Ya-Bon, une sorte de colosse, couleur de charbon luisant, avec des cheveux crépus et quelques poils frisés au menton, avec une manche vide fixée à son épaule gauche et deux médailles épinglées à son dolman, Ya-Bon avait eu une joue, un côté de la mâchoire, la moitié de la bouche et le palais fracassés par un éclat d’obus. L’autre moitié de cette bouche se fendait jusqu’à l’oreille en un rire qui ne semblait jamais s’interrompre et qui étonnait d’autant plus que la partie blessée de la face, raccommodée tant bien que mal, et recouverte d’une peau greffée, demeurait impassible.

En outre, Ya-Bon avait perdu l’usage de la parole. Tout au plus pouvait-il émettre une série de grognements confus où l’on retrouvait son sobriquet de Ya-Bon éternellement répété.
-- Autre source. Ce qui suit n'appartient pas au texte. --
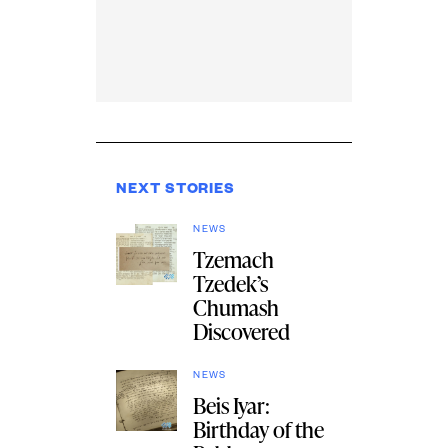
NEXT STORIES
NEWS
Tzemach
Tzedek’s
Chumash
Discovered
NEWS
Beis Iyar:
Birthday of the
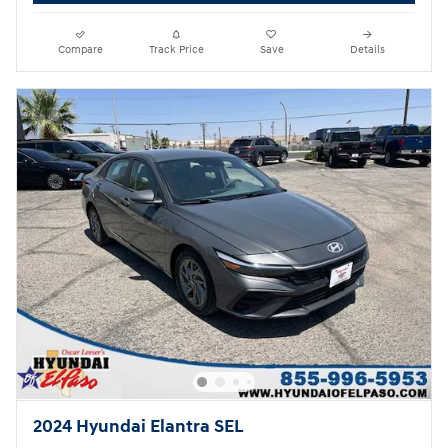
Compare
Track Price
Save
Details
2024 Hyundai Elantra SEL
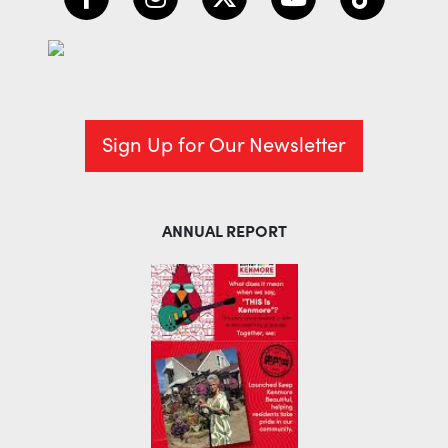
Sign Up for Our Newsletter
ANNUAL REPORT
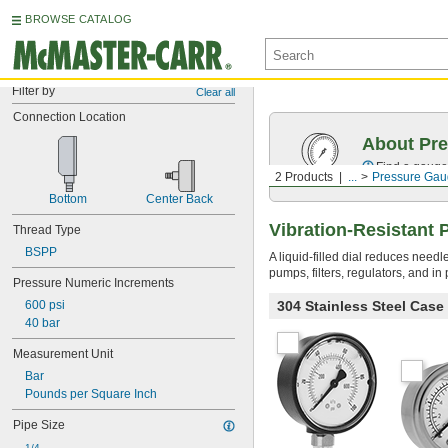
BROWSE CATALOG
Filter by
Clear all
Connection Location
About Pr
Find a gauge 
2 Products
...
Pressure Gau
Bottom
Center Back
Vibration-Resistant
Thread Type
BSPP
A liquid-filled dial reduces need
pumps, filters, regulators, and i
Pressure Numeric Increments
304 Stainless Steel Cas
600 psi
40 bar
Measurement Unit
Bar
Pounds per Square Inch
Pipe Size
1/4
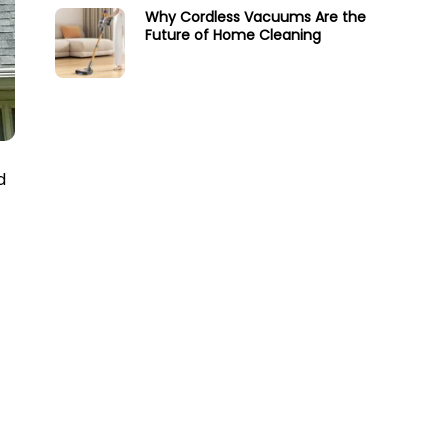
Why Cordless Vacuums Are the
Future of Home Cleaning
d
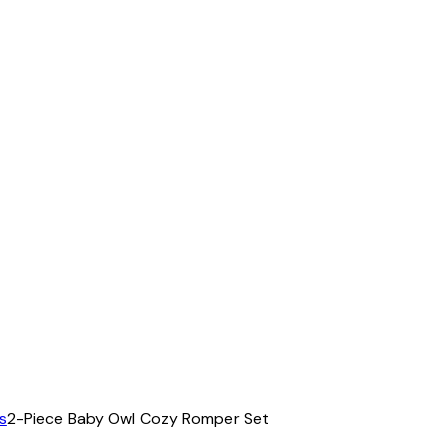
s
2-Piece Baby Owl Cozy Romper Set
Il le redit encore d’un air satisfait, en regardant tour à tour son maître et sa victime, comme un bon chien de chasse devant la pièce de gibier qu’il a rapportée.

– Bien, fit l’officier, mais, une autre fois, vas-y plus doucement.

Il se pencha sur l’homme, le palpa, et constatant qu’il n’était qu’évanoui, dit à l’infirmière :

– Vous le reconnaissez ?

– Non, affirma-t-elle.

– Vous êtes sûre ? Vous n’avez jamais vu, nulle part, cette tête-là ?

C’était une tête très grosse, à cheveux noirs et pommadés, à moustache grisonnante. Les vêtements, gros bleu, et de bonne coupe, indiquaient l’aisance.

– Jamais... jamais..., déclara la jeune femme.

Le capitaine fouilla les poches. Elles ne contenaient aucun papier.

– Soit, dit-il, en se relevant, nous attendrons qu’il se réveille pour l’interroger. Ya-Bon, attache-lui les bras et les jambes, et reste ici, dans le vestibule.